A numerical scheme for solving a mathematical model derived from larvae- algae-mussel interactions
Palavras-chave:
golden mussel, larvae-algae-mussel model, Navier-Stokes equations, numerical methods, nonlinear system of PDEsResumo
In this work we present a numerical formulation for solving a mathematical model, derived from larvae-
algae-mussel interactions in aquatic environments, proposed in [1]. The model is composed of three unsteady and
nonlinear advective-diffusive-reactive equations for species densities coupled with the Navier-Stokes equations to
simulate the velocity field of the water. We employ the operator splitting technique in the finite element method
context for solving the transport problem in two stages: first, given the velocity field, we solve the advective-
diffusive problem to obtain the densities of larvae, algae and mussels; then, we use this first step approximation as
initial condition for solving the system of ordinary differential equations for the reactions terms. In the first stage,
the nonlinear stabilized finite element method CAU and the two-step Backward Differentiation Formula of second
order are employed in the spatial and time discretizations. The nonlinear process is solved by a Picard fixed point
iteration.
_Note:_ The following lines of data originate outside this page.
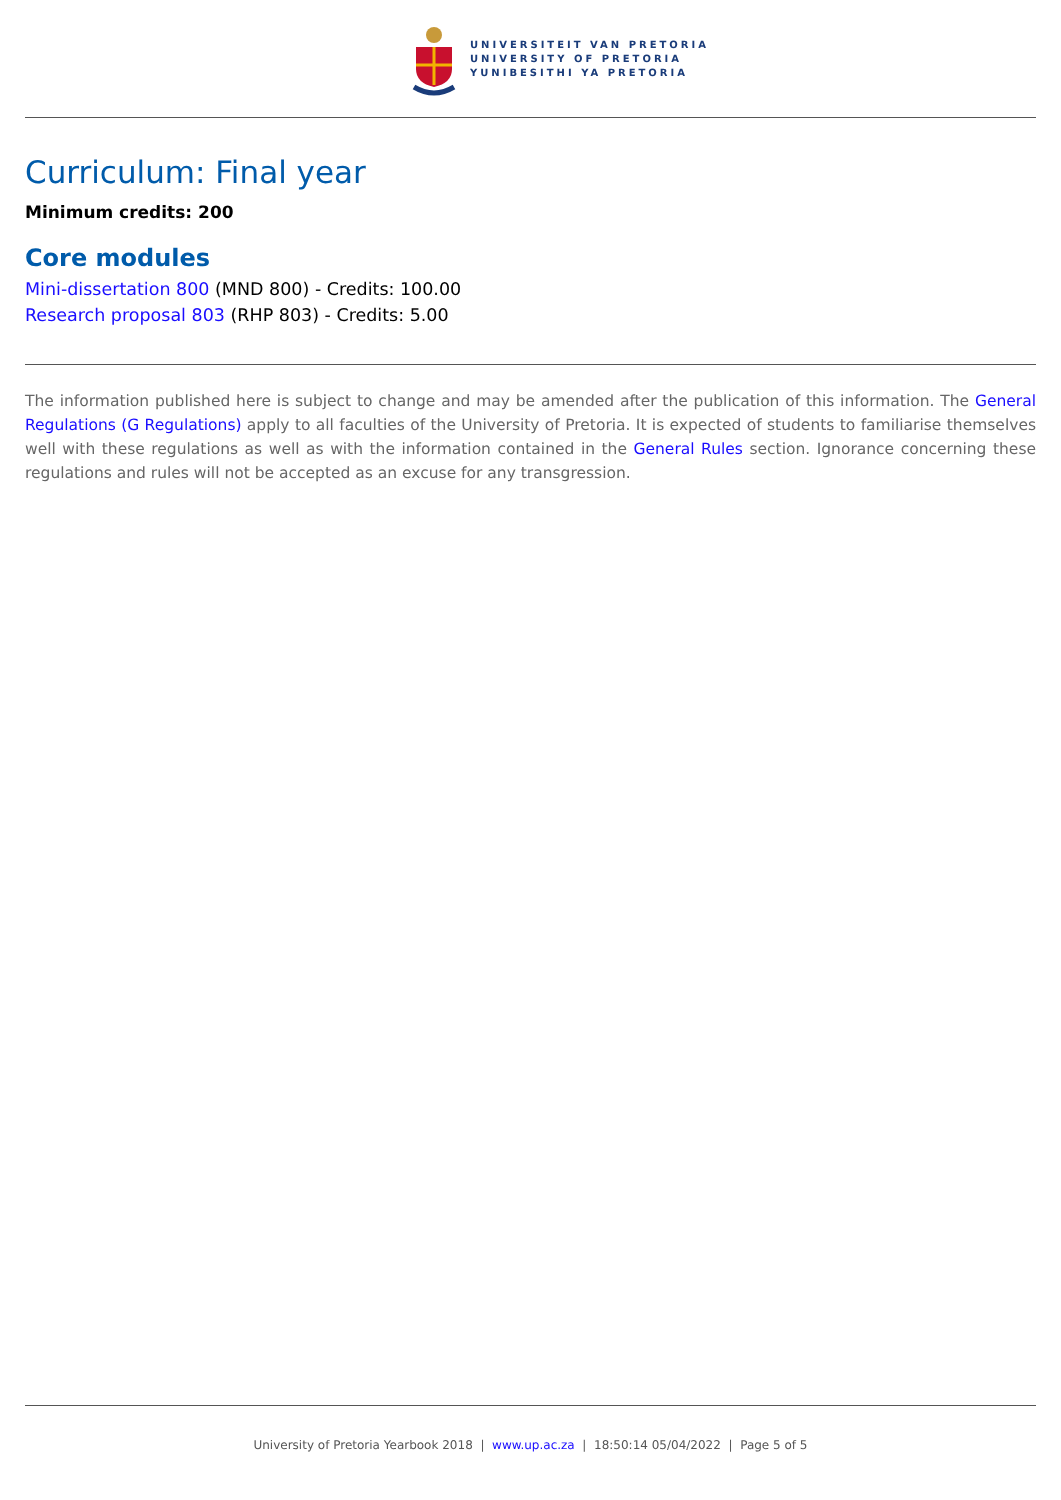UNIVERSITEIT VAN PRETORIA
UNIVERSITY OF PRETORIA
YUNIBESITHI YA PRETORIA
Curriculum: Final year
Minimum credits: 200
Core modules
Mini-dissertation 800 (MND 800) - Credits: 100.00
Research proposal 803 (RHP 803) - Credits: 5.00
The information published here is subject to change and may be amended after the publication of this information. The General Regulations (G Regulations) apply to all faculties of the University of Pretoria. It is expected of students to familiarise themselves well with these regulations as well as with the information contained in the General Rules section. Ignorance concerning these regulations and rules will not be accepted as an excuse for any transgression.
University of Pretoria Yearbook 2018 | www.up.ac.za | 18:50:14 05/04/2022 | Page 5 of 5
In the second stage, the system of ordinary differential equations for reactions is approximated by the
fourth-order Runge-Kutta scheme. The numerical formulation proposed is used to simulate the 3D dynamics of
species proliferation and quantify the golden mussel population in a stretch of the Pereira Barreto channel, located
in Brazil, with a focus on population control actions. The preliminary results as well as other considerations related
to the problem and the numerical model are discussed.